1:04:21 I didn't turn on ignore unfixed yet. I will turn on ignore unfixed, and that will drop that number down. But, basically, what you can see there is you can see all of Trivy's output essentially in there. You can see all the different CVs. Yep. So that's really nice integration. Right? If you are if you wanna use it as part of your CICD, just plop it in an action, have it whenever you push or whenever you build your images, and it'll keep you up to date and let you know, hey. You've got, like you know, you need to go rebuild your base
1:04:48 image or something or you need to go and upgrade your gem file. In my case, it'll be a gem file and or a YARM mock file. There's gonna be stuff in there for all of those. Sweet. Awesome. I like that. That's very cool. I know. I was like it's one of those things where I thought, I'm just gonna try and get this working so I can talk about it. Didn't expect to actually get it working this morning. And I was like, oh, this actually worked. I'm I'm pleasantly surprised. Well, I'm I'm I'm really glad that I
1:05:11 have walked well, I will be walking away from today's session. Understand the Trivy and how to integrate it. But permissions and a workflow. There we go. That's the value add for me today. Because I Yeah. That was that was something I learned today as well. It's like, never a bad day when you learn something new and I learned about permissions and GitHub actions. I'm then motivated to go play with it some more. And everyone should also be cosigning all the things. Right? Yes. Cosign is so cool. And I yeah. Cosign container images. You can cosign binaries as well,
1:05:40 Importance of Cosign
1:05:40 and then you can integrate. So a good thing you can do now, again, come back to Kubernetes, is you can put an admission controller onto your clusters that will check those signatures. So it'll say Right. Am I only getting the same images in my cluster? So if you have a prod cluster, you can start sending your production images, and that stops people, like, using images you're not expecting. Right? Because it's always a problem. Someone might start running an image from Docker Hub. Those things could be anything in large part. So you only want trusted images.
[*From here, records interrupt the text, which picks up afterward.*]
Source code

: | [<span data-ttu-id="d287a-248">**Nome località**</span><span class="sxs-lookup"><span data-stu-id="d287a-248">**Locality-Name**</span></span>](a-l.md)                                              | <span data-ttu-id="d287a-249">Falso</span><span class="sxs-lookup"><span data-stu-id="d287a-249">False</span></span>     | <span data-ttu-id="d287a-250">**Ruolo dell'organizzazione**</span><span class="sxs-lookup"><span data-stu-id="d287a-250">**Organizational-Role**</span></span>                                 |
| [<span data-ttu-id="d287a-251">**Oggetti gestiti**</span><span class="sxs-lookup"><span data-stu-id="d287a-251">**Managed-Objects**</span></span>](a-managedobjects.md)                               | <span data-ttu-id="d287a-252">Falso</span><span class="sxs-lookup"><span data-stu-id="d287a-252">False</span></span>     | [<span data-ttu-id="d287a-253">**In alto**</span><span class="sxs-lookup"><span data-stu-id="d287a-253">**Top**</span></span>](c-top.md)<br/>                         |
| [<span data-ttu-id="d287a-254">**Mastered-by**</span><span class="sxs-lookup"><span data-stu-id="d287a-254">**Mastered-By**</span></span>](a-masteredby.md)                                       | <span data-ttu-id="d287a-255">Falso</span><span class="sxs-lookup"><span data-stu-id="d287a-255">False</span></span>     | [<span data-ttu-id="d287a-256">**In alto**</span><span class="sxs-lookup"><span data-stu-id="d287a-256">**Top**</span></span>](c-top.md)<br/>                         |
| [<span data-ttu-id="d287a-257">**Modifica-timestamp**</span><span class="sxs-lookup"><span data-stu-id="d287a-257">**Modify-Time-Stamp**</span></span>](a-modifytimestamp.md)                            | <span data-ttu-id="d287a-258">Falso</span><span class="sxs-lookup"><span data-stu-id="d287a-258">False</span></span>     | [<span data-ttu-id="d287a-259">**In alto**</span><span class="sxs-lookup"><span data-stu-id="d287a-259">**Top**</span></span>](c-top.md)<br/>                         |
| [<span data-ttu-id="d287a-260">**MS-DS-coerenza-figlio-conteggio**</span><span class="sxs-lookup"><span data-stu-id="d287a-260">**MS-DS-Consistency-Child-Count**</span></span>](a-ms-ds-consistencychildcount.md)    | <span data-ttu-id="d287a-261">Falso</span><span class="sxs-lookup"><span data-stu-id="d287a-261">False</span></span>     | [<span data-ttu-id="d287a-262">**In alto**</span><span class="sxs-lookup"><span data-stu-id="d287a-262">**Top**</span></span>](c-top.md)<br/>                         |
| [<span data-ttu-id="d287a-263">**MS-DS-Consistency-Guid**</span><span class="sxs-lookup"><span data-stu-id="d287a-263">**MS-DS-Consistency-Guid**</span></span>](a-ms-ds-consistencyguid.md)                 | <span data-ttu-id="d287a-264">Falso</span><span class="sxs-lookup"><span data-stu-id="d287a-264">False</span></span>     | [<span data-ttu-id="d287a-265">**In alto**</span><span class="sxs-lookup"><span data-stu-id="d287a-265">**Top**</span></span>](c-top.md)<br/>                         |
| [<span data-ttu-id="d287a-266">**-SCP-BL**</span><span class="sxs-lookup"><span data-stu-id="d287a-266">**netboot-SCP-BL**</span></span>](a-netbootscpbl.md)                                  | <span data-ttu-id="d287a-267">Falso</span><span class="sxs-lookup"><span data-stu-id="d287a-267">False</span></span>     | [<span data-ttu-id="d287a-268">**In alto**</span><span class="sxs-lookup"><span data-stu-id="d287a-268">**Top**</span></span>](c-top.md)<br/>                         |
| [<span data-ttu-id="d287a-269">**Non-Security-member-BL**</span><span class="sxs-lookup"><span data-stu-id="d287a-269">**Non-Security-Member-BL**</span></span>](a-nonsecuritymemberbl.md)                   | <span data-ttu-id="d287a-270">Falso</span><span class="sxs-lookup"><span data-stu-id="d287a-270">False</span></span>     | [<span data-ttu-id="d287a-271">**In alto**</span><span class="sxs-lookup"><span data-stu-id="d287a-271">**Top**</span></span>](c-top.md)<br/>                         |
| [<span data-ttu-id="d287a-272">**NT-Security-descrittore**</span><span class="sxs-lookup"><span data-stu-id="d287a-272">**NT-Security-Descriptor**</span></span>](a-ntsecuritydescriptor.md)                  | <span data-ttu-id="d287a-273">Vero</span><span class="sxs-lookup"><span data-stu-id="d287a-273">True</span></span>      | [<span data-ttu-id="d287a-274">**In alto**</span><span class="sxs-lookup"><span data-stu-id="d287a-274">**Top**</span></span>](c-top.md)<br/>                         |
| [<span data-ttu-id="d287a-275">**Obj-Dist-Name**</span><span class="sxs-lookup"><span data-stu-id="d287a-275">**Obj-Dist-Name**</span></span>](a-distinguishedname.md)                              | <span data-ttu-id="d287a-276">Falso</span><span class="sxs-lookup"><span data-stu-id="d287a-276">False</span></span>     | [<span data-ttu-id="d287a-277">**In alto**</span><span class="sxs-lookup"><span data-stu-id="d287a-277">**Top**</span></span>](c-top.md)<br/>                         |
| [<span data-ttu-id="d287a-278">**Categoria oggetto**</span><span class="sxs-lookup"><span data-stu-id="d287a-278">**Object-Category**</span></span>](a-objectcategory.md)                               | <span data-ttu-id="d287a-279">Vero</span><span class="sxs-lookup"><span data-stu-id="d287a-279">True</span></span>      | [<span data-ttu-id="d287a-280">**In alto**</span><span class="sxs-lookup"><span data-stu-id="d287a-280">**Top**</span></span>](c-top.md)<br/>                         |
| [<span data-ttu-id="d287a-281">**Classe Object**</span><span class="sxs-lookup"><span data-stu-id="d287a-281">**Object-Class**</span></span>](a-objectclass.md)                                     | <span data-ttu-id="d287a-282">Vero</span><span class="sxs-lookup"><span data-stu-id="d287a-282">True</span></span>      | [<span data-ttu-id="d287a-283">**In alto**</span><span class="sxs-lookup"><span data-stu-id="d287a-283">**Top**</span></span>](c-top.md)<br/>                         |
So you can start trying
1:06:07 to do that. And I I I think we'll see more support for cosign this year as time goes on. I know that the RubyGems folks are discussing adding it for RubyGems packages. So the the there's an RFC in for, like, actually signing the RubyGems. So, hopefully, we'll see more of that as well. Awesome. If you get anything else to share on your screen share, will pop us back over to the I will pop pop us back over. Yeah. Cool. Alright. Well, thank you for joining me today sharing Trivy with everyone. And not just Trivy, just your general knowledge across the board is
1:06:32 Conclusion & Farewell
1:06:39 always wonderful to have a a conversation. And, I mean, Smarties was pretty important, but there was lots of other good stuff in there too. But we'll focus on the Smarties. I mean, we could tagline for the for the episode there. We talked about Smarties. And I hope Harry is still with us and still understanding most of what we say. I hope he's Oh, I'm I'm probably gonna get my slowdown afterwards in Teams. Alright. We got a great stream from Russell. Thanks, mate. Any last words, Rory, before I let you get back to your day? Nope. Nope. If anyone's got any questions, I
1:07:09 will say, Racine there is on my is my Twitter handle. It's also my GitHub handle. Feel free to just ping me or drop an email. Either way, I'm easy to find online and always happy to try and answer questions. Awesome. Well, thank you again for joining us. Have a great day. I hope to see you soon. Maybe at KubeCon Valencia, and Yeah. Till then, I don't know. Stay healthy. Is that the pandemic? Wait. You're saying things off now? Yeah. Sounds possible. Alright. I'll speak to you later. Thanks. Cool. Cheers.